Variant Catalog: Online Selection Engine¶
Tier 2 is the online adaptive engine that selects the best variant for each request using Thompson Sampling with constraint-based filtering.
Architecture¶
flowchart LR
A[Request Context] --> B[VariantCatalog]
B -->|filter_eligible| C[Constraint Gate]
C --> D[ContextualBandit]
D -->|Thompson Sampling| E[Selection]
E -->|apply| F[Active Variant]
F -->|reward| D Core Components¶
Variant¶
pub struct Variant {
pub id: VariantId,
pub name: String,
pub version: String,
pub variant_type: VariantType,
pub constraints: VariantConstraints,
pub expected_latency_us: u64,
pub is_default: bool,
pub metadata: HashMap<String, String>,
}
pub enum VariantType {
Quantization, // fp16, int8, int4
Kernel, // Compiled kernel variant
EarlyExit, // Depth profile
Adapter, // LoRA bundles
RoutingPolicy, // MoE routing
CachePolicy, // KV-cache eviction
Custom(String),
}
Variant Constraints¶
pub struct VariantConstraints {
pub max_latency_p99_us: Option<u64>,
pub max_memory_bytes: Option<u64>,
pub min_quality_score: Option<f64>,
pub max_cost_per_request: Option<f64>,
pub required_gpu_types: Vec<String>,
}
Variant Catalog¶
pub struct VariantCatalog {
variants: HashMap<VariantId, Variant>,
by_type: HashMap<VariantType, Vec<VariantId>>,
}
impl VariantCatalog {
pub fn add(&mut self, variant: Variant) -> VariantId;
pub fn get(&self, id: VariantId) -> Option<&Variant>;
pub fn by_type(&self, t: &VariantType) -> Vec<&Variant>;
pub fn filter_eligible(
&self,
latency_budget: u64,
memory_budget: u64,
min_quality: f64,
cost_budget: f64,
gpu_type: &str,
) -> Vec<VariantId>;
}
Contextual Bandit (Thompson Sampling)¶
pub struct ContextualBandit {
rng: ChaCha8Rng, // Deterministic
config: BanditConfig,
arms: HashMap<VariantId, ArmStats>,
}
pub struct BanditConfig {
pub seed: u64,
pub exploration_prob: f64, // ε-greedy fallback
pub prior_alpha: f64, // Beta prior
pub prior_beta: f64,
}
impl ContextualBandit {
pub fn select(&mut self, eligible: &[VariantId], default: Option<VariantId>)
-> Option<Selection>;
pub fn update(&mut self, variant_id: VariantId, reward: f64);
}
Selection Algorithm¶
1. FILTER eligible variants via constraints
2. IF no eligible → fallback to default
3. IF only one eligible → return it
4. WITH probability ε → random exploration
5. ELSE Thompson Sampling:
- For each arm: sample from Beta(α + successes, β + failures)

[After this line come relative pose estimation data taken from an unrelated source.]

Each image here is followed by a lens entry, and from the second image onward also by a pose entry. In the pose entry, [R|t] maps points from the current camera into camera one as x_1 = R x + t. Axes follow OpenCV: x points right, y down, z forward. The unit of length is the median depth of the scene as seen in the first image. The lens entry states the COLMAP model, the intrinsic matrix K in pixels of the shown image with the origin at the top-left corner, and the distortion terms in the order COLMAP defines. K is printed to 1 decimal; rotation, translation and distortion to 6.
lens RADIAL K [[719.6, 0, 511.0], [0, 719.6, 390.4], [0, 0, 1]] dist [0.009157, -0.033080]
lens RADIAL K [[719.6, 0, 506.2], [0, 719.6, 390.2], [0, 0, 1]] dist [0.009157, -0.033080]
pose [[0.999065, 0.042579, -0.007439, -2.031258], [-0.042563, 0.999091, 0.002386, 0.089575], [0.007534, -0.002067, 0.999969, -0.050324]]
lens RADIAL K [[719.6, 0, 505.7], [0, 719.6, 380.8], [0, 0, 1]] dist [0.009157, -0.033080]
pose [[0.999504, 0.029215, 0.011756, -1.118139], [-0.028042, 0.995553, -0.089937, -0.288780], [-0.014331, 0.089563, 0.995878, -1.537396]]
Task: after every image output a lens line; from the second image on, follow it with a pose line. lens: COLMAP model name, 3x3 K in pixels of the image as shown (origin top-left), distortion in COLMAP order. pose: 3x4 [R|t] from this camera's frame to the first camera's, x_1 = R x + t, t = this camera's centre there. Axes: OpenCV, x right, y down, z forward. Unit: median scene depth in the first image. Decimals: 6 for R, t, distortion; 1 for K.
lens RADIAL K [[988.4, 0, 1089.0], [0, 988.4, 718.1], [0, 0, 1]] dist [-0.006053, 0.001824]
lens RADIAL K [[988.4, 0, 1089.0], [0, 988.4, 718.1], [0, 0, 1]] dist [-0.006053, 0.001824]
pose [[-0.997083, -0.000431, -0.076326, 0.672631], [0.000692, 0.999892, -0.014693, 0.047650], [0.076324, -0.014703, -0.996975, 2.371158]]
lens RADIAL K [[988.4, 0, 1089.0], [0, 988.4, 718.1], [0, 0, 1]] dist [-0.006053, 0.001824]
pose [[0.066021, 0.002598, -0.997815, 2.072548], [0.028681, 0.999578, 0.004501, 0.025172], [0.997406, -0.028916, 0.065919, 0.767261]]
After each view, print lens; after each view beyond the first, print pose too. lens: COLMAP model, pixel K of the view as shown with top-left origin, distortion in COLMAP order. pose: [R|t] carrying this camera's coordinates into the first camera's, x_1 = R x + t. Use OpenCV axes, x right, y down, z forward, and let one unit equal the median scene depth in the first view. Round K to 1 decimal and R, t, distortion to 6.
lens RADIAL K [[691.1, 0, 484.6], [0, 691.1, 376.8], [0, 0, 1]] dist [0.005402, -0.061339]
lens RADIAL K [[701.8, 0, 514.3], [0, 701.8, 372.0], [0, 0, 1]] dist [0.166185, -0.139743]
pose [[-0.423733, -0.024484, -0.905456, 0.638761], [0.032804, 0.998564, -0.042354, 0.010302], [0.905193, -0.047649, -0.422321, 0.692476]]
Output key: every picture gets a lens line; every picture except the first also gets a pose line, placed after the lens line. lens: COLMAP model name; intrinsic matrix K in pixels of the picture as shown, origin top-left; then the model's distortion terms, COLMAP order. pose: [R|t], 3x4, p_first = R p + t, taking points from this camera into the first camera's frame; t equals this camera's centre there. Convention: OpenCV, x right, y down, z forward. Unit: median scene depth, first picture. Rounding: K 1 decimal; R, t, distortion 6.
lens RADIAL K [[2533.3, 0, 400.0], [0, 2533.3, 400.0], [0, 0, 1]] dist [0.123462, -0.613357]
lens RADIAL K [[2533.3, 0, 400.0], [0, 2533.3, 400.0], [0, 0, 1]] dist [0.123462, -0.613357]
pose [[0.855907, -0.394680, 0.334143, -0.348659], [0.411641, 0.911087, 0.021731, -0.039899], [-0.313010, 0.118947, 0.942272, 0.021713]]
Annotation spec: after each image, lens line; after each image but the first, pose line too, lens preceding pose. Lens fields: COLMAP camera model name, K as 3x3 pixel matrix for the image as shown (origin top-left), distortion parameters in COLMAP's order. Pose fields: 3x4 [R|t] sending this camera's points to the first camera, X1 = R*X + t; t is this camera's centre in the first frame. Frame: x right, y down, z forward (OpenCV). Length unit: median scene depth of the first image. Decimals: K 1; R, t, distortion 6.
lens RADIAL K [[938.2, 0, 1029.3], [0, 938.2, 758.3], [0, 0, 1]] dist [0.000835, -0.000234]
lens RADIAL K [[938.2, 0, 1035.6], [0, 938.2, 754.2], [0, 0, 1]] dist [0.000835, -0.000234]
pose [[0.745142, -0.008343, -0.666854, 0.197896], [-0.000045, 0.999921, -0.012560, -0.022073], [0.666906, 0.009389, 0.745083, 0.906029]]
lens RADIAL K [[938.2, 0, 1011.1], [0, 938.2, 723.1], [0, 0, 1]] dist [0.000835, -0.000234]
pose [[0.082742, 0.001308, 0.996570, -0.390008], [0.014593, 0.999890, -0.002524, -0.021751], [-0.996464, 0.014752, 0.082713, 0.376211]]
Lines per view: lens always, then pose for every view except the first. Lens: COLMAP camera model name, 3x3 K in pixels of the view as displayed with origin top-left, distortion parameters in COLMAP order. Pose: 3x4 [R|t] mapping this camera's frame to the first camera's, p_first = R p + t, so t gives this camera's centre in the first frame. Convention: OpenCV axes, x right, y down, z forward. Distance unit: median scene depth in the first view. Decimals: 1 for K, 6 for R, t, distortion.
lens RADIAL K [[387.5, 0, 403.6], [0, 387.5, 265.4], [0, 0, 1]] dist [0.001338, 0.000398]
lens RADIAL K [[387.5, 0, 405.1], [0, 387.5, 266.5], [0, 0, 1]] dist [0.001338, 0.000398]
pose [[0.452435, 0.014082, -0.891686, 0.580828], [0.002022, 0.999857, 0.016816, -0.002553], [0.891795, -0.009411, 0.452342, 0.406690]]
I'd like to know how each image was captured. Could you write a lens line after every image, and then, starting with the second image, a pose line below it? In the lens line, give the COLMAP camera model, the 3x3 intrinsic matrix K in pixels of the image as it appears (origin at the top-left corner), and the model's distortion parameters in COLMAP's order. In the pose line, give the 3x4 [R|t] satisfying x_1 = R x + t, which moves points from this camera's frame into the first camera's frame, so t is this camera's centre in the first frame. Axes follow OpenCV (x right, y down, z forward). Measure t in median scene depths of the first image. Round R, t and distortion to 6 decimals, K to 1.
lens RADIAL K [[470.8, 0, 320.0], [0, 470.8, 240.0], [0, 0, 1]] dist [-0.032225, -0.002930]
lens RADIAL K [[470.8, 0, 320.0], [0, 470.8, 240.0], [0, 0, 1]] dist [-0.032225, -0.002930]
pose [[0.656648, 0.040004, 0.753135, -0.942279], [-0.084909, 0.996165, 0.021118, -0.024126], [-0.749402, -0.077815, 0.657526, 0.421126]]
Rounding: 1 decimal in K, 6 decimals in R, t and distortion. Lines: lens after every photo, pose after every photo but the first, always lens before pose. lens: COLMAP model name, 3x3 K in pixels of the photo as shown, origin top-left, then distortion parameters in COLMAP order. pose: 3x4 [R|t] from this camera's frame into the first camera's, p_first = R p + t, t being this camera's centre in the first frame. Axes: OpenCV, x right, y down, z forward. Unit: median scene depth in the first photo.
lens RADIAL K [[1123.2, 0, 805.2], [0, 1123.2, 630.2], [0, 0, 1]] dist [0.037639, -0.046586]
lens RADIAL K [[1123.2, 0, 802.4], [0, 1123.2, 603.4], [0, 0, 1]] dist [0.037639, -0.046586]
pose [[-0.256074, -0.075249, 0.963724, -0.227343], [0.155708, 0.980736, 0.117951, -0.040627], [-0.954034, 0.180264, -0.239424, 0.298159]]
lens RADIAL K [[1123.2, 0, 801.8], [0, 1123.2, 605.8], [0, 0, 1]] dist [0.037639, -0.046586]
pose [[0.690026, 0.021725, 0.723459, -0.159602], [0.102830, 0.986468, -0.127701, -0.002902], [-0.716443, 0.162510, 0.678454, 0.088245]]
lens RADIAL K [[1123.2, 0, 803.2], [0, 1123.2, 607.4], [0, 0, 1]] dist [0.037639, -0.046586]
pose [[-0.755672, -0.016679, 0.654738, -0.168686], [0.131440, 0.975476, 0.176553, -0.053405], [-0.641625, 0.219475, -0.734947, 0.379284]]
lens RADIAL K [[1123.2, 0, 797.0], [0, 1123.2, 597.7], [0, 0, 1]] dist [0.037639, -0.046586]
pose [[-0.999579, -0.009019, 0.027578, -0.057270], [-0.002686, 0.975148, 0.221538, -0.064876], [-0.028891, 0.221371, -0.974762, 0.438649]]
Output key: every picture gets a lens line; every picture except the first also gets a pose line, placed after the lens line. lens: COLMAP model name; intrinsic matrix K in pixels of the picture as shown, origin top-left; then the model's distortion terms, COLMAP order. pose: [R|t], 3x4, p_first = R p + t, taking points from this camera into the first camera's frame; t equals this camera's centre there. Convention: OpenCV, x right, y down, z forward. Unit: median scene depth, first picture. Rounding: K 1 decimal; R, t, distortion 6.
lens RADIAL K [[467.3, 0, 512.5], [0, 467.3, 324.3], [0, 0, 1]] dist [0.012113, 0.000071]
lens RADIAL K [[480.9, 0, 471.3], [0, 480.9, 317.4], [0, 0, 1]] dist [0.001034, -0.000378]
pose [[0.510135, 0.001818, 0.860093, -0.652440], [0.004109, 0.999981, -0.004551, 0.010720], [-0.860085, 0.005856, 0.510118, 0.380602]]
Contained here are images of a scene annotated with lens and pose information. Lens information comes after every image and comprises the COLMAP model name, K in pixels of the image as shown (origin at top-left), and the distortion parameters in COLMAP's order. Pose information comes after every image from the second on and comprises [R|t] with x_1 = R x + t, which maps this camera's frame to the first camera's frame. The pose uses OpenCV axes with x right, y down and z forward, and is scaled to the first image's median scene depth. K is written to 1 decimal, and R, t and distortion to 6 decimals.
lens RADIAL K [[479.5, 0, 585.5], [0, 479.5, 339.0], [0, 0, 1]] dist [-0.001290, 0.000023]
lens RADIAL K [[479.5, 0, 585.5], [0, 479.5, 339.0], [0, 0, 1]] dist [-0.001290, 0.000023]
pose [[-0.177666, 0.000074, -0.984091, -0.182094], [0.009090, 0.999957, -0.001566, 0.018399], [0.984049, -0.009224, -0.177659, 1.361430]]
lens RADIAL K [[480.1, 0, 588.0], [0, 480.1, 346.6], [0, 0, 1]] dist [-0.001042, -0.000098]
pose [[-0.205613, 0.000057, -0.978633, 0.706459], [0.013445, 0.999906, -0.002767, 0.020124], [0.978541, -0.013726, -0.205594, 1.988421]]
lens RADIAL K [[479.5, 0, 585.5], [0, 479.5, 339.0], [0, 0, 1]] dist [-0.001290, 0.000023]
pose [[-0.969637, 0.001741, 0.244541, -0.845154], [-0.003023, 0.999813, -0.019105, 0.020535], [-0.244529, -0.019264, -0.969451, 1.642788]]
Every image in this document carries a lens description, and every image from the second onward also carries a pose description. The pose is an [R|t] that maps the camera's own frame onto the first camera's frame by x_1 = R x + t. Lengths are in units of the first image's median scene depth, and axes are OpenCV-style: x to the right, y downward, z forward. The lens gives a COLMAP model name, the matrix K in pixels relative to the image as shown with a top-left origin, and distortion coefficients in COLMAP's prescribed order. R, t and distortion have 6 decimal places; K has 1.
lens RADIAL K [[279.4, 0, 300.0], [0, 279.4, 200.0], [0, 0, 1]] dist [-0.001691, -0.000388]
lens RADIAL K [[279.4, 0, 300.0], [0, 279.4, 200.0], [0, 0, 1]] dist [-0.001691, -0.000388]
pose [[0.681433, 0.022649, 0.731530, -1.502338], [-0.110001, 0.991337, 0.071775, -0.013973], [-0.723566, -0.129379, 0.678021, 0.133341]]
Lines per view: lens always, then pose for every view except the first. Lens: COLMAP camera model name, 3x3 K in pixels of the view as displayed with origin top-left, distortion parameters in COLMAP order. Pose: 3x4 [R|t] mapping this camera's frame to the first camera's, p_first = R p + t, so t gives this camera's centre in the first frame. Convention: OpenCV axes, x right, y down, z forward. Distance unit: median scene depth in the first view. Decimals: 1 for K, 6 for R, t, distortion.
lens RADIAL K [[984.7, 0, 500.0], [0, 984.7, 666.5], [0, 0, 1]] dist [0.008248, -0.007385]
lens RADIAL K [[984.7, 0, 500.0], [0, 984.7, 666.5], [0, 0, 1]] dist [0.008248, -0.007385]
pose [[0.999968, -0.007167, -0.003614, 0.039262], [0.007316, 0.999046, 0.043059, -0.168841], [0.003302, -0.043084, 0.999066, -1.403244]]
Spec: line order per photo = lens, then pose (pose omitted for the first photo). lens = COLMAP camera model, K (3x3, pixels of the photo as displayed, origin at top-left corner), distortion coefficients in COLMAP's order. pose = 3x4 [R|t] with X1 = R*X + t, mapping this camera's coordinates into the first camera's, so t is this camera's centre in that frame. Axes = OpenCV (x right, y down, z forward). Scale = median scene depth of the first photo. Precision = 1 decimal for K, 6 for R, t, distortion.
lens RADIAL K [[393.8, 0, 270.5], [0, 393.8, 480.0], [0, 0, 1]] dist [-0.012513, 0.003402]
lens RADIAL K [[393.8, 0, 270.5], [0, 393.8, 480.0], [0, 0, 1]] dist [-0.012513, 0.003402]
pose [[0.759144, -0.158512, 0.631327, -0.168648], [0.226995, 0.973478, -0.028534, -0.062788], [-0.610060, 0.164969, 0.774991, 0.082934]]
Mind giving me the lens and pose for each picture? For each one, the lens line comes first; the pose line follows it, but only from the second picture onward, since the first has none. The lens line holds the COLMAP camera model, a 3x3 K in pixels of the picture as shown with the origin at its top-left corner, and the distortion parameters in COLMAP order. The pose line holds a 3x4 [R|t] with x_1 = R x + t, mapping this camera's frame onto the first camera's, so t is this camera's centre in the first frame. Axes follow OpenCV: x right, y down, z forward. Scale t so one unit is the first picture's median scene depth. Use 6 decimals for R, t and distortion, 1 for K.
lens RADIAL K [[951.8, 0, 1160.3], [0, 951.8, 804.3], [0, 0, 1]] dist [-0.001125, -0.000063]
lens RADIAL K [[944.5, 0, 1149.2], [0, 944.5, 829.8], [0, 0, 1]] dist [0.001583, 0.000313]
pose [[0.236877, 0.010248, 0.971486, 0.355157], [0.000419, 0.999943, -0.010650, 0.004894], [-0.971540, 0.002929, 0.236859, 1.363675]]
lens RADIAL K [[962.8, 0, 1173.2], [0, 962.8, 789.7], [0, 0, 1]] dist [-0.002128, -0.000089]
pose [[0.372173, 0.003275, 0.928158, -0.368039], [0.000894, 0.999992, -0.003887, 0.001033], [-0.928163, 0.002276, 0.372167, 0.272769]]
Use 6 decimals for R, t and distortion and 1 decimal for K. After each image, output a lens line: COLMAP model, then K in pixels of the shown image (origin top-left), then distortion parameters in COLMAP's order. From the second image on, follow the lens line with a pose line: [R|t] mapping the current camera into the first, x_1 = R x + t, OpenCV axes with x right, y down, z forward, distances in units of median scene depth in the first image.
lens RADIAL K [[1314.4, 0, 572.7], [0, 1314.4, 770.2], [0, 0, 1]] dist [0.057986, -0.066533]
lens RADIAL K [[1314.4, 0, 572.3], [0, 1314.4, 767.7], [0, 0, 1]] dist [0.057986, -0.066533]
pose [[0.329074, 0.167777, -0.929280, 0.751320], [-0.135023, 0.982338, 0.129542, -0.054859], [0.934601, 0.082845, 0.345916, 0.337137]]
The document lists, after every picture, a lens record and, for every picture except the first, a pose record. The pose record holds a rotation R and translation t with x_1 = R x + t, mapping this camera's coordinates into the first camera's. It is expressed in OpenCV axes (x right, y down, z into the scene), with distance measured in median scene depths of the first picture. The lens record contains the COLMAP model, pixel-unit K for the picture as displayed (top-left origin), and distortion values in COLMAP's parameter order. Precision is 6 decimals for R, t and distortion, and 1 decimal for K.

- Select arm with highest sample
6. RETURN selection with reason
Selection Reasons¶
pub enum SelectionReason {
ThompsonSampling, // Bayesian selection
Exploration, // ε-greedy random
OnlyEligible, // Only one option
Fallback, // No eligible, use default
}
Example Usage¶
// 1. Build catalog
let mut catalog = VariantCatalog::new();
catalog.add(Variant {
name: "fp16".to_string(),
variant_type: VariantType::Quantization,
constraints: VariantConstraints {
max_latency_p99_us: Some(500),
..Default::default()
},
is_default: true,
..Default::default()
});
// 2. Create bandit
let mut bandit = ContextualBandit::new(BanditConfig {
seed: 42,
exploration_prob: 0.1,
..Default::default()
});
// 3. Select variant
let eligible = catalog.filter_eligible(400, 1_000_000, 0.9, 0.01, "a100");
let selection = bandit.select(&eligible, Some(1)).unwrap();
// 4. Apply and observe reward
let reward = run_with_variant(selection.variant_id);
bandit.update(selection.variant_id, reward);
Key Properties¶
- Deterministic: ChaCha8Rng ensures reproducibility with same seed
- Constraint-First: Invalid variants never considered
- Bayesian Learning: Posterior updates naturally balance explore/exploit
- Graceful Degradation: Fallback to default when no options